With works like Twentysix Gasoline Stations (1963) and Every Building on the Sunset Strip (1965), Ruscha put his stamp on the history of twentieth-century art. Taking sober-minded photographs and arranging them in indexical sequence in meticulously designed and self-published artist’s books, he compiled catalogues of life in Los Angeles and on the American West Coast that made him a pioneer of conceptual art. Ruscha’s paintings, which constitute the bulk of his oeuvre, stand out for their formal austerity and rigor and his abstention from gestural and expressive forms. The American West and Los Angeles are his primary sources of motifs, which usually appear in combination with painted words or sentences.

Besides Jasper Johns, Ruscha has mentioned Futurism and Dadaism as important points of reference in his work. The Futurists’ rejection of naturalism led them to champion the beauty of the world of technology and an idealized aesthetic of the machine, which they preferred over natural objects. Even more than the works of the Italian Futurists, Dadaist art appealed to Ruscha with its play with the absurd and paradoxical.

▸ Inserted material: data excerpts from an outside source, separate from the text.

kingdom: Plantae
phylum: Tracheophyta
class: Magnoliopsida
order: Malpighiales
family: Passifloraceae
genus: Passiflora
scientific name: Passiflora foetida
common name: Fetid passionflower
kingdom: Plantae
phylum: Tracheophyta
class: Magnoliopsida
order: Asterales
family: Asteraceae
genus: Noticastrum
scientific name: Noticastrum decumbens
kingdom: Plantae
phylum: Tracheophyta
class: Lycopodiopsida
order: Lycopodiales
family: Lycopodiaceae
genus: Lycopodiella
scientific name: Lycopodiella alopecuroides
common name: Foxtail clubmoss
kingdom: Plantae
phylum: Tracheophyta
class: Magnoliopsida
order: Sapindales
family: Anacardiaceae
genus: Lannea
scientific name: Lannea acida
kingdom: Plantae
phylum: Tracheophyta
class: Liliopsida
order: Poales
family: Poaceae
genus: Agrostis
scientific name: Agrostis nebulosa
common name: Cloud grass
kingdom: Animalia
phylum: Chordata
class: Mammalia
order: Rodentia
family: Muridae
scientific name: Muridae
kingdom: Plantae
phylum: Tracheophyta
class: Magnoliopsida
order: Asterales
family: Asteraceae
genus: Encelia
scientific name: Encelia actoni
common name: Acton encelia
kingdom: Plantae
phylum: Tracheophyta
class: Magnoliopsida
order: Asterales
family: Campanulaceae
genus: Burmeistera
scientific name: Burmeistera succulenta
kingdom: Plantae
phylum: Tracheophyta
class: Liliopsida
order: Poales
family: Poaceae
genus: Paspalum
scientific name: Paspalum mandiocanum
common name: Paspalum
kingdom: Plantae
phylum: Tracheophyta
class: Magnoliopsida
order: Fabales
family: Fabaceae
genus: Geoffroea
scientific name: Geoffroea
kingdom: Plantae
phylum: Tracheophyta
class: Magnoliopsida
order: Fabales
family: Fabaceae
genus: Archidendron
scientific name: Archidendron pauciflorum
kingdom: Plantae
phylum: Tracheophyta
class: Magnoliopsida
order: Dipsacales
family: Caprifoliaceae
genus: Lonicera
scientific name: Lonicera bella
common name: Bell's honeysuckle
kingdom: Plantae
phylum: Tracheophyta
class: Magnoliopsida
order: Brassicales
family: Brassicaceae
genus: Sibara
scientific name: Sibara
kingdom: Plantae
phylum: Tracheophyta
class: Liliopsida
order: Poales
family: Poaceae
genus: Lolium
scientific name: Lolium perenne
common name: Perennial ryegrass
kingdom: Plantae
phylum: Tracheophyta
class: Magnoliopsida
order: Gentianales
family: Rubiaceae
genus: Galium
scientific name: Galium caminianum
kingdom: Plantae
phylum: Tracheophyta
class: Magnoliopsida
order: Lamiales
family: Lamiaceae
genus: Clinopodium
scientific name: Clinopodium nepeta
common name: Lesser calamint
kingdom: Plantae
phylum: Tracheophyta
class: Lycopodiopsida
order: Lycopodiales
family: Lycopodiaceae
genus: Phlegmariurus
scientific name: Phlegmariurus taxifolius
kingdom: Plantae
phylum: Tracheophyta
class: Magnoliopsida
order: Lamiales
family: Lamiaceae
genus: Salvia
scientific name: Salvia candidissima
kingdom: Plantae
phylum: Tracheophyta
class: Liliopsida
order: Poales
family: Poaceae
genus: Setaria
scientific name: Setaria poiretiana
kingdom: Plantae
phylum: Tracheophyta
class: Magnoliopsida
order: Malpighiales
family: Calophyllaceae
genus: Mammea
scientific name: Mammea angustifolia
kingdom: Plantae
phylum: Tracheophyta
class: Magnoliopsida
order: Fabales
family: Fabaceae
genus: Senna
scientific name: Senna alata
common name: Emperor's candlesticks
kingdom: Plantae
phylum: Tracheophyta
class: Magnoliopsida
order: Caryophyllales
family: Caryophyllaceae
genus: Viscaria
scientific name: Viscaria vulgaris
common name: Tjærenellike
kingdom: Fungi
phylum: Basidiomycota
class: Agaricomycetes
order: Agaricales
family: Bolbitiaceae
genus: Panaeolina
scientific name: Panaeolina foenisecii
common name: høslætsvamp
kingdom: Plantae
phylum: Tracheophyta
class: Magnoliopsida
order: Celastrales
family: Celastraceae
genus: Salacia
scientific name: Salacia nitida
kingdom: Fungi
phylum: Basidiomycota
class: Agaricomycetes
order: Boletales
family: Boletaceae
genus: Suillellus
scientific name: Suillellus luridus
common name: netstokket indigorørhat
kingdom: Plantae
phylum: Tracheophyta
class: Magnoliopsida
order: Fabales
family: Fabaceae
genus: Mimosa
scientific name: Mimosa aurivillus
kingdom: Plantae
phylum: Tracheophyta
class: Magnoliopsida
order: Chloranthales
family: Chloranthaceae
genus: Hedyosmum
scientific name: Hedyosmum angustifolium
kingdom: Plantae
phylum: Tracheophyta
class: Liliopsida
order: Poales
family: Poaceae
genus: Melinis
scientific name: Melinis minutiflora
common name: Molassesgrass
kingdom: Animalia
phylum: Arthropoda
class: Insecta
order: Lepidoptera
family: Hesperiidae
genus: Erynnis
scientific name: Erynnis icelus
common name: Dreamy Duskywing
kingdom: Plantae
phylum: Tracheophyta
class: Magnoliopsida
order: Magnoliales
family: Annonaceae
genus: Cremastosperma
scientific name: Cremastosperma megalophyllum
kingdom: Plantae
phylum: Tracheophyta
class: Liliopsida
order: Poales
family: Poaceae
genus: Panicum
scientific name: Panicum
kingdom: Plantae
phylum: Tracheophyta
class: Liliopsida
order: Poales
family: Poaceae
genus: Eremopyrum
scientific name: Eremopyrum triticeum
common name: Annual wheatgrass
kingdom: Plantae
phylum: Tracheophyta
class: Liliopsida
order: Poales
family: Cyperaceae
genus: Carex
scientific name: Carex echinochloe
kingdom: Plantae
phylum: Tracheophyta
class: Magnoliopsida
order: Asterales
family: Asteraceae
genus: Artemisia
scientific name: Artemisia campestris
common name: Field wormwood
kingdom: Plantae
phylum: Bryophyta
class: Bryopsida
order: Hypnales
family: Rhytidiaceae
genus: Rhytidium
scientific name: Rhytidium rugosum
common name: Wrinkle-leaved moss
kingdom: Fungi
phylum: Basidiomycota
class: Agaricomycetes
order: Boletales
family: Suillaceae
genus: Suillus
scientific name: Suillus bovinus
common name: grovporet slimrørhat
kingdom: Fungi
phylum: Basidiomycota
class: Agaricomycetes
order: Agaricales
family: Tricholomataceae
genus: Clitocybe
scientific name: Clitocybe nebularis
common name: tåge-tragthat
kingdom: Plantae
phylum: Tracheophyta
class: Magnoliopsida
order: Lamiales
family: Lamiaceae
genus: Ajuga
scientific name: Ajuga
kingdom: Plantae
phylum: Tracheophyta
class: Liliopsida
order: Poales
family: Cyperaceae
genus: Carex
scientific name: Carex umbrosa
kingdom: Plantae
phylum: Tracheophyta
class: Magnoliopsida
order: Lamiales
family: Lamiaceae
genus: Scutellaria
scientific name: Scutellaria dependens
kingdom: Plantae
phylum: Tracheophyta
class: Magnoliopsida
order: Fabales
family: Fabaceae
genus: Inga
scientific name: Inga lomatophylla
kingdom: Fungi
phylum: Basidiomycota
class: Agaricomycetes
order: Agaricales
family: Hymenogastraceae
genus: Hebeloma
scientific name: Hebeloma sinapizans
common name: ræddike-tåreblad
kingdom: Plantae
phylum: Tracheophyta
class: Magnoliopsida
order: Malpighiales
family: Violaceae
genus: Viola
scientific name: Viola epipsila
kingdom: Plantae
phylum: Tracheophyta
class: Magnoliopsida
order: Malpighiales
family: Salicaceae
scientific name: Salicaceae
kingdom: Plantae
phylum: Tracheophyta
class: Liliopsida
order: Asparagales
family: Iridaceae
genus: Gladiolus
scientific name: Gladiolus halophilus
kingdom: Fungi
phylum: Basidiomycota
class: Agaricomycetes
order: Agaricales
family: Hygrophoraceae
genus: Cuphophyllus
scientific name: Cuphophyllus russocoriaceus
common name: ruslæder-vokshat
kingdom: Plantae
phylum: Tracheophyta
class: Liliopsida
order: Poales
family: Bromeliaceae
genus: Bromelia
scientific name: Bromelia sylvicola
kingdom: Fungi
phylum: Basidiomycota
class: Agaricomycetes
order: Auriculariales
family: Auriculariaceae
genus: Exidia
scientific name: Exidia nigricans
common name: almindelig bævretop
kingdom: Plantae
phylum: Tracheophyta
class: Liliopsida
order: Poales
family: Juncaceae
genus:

Making similar work around the same time, artists including John Baldessari, Douglas Huebler, Joseph Kosuth, Jan Dibbets, and John Hilliard who appeared on the scene in the late 1960s and were grouped together under the label conceptual art adopted Ruscha’s ostensibly banal procedures with their characteristic blend of irony and pseudo-scientific accuracy and refined them in various ways. With his conceptual approach to photography and choice of motifs rather than his demotion of the medium to a mere instrument of recording, he has also been an influential innovator in artistic photography.

Ed Ruscha, born in 1937 in Omaha (Nebraska), lives and works in Los Angeles.